Style Weekly: Your body of work is unique in that it accommodates both comedy and drama, allowing for you to take on weighty subjects through text and art. … How did you come to choose this art form?

Ruiz: Since I was a kid, drawing has been my way of slowing down my brain and processing emotions and events, sometimes while they’re happening and sometimes long after. Being an observer gives me a role. It gets me out of my own head so that I can empathize with the people around me. I draw in public. As I developed as an artist, I started to notice that if I paid attention to the intuitive voice inside of me that pointed at things that resonated, and grabbed on to those moments or ideas, the work I made was more impactful.

An Elizabeth Warren drawing of yours went viral during the elections, giving you a national platform. Can you speak to that experience and how politics play a role in your work?

That was the wildest thing that’s ever happened to me. I love Elizabeth Warren and so when I kept hearing the same sentiment over and over during the primaries, that people loved her policies but didn’t think she was electable, I felt angry. I couldn’t really let it go, so I decided to make a drawing and write an essay explaining that if all of the people who wanted to vote for her did, she was electable.

I’m not a political artist – my work is fairly personal in nature. I believe in the endless capacity of humans to transform and grow, and I believe in the power of art and storytelling to break down barriers and usher in revolution. Those are my politics and I know that my success thus far has been a result of my commitment to those ideals.

How has the pandemic affected your work and do you see a point in which artists can thrive in this environment?

I’m a single mom with primary custody of a 4- and a 6-year-old, so I’ve been homeschooling and solo parenting pretty much 24/7 since last March. While I have certainly not been thriving, I have also never been more acutely aware of the inequities of our society and my own privilege. This crisis has made it clear that we have many gaping holes in our safety net as a country and until we support our citizens, thriving will be a concept reserved for the rich.

Despite the struggle though, every artist I know is on fire, head down, creating something or ruminating on something they will create soon. I can’t wait to see what they make.

How does motherhood and creativity intersect for you as artist?

The goal of my first book with Beth Newell was to create a manual for women that shed light on the parts of motherhood that are not often talked about, in order to help new moms feel understood and seen during a time of intense transformation. We wanted to speak to the difficult parts that our society hides from women until they are blindsided by it, but also the transcendent and holy and powerful parts of stepping into motherhood that are talked about even less. Motherhood was when I saw my own raw power, when I began to trust my own voice and the things it wanted to say. All female-identifying folks, whether they choose to procreate or not, have this moment of reckoning with their own power in a world that is so afraid of it.

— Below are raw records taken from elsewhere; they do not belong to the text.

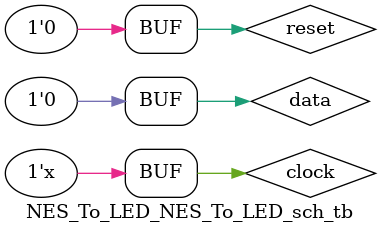
<source format=v>

`timescale 1ns / 1ps

module NES_To_LED_NES_To_LED_sch_tb();

// Inputs
   reg clock;
   reg reset;
   reg data;

// Output
   wire latch;
   wire pulse;
   wire [7:0] LED;

// Bidirs

// Instantiate the UUT
   NES_To_LED UUT (
		.clock(clock), 
		.latch(latch), 
		.pulse(pulse), 
		.LED(LED), 
		.reset(reset), 
		.data(data)
   );
// Initialize Inputs
	
   initial begin
		#10 clock = 0;
		#10 reset = 0;
		#10 reset = 1;
		#10 reset = 0;
		#10 data = 1;
		#100 data = 0;
	end
	always#2 clock = ~clock;
endmodule


</source>
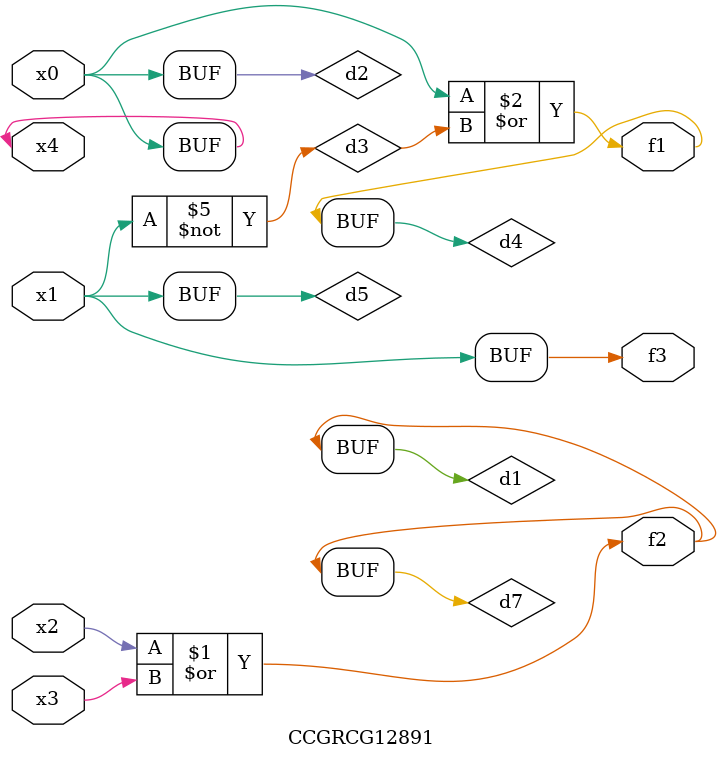
<source format=v>
module CCGRCG12891(
	input x0, x1, x2, x3, x4,
	output f1, f2, f3
);

	wire d1, d2, d3, d4, d5, d6, d7;

	or (d1, x2, x3);
	buf (d2, x0, x4);
	not (d3, x1);
	or (d4, d2, d3);
	not (d5, d3);
	nand (d6, d1, d3);
	or (d7, d1);
	assign f1 = d4;
	assign f2 = d7;
	assign f3 = d5;
endmodule

</source>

In what ways has Richmond provided opportunity for you as an artist, and do you see the city embracing the arts as we move forward after so many great divisions have been exposed within our community over the past four years?

In Richmond, artists support other artists. I found a progressive and incredibly supportive community at Studio Two Three in Scott’s Addition, the printmaking studio and school where I wrote my first book. The new Lee monument is my favorite piece of art in Richmond’s collection. I hope that, someday, the former capital of the Confederacy will collectively embrace art because of its power to transform us, so that we can write the next chapter of our history together, painting messages of love and hope and healing over relics of a fallen hate mob who lost the war.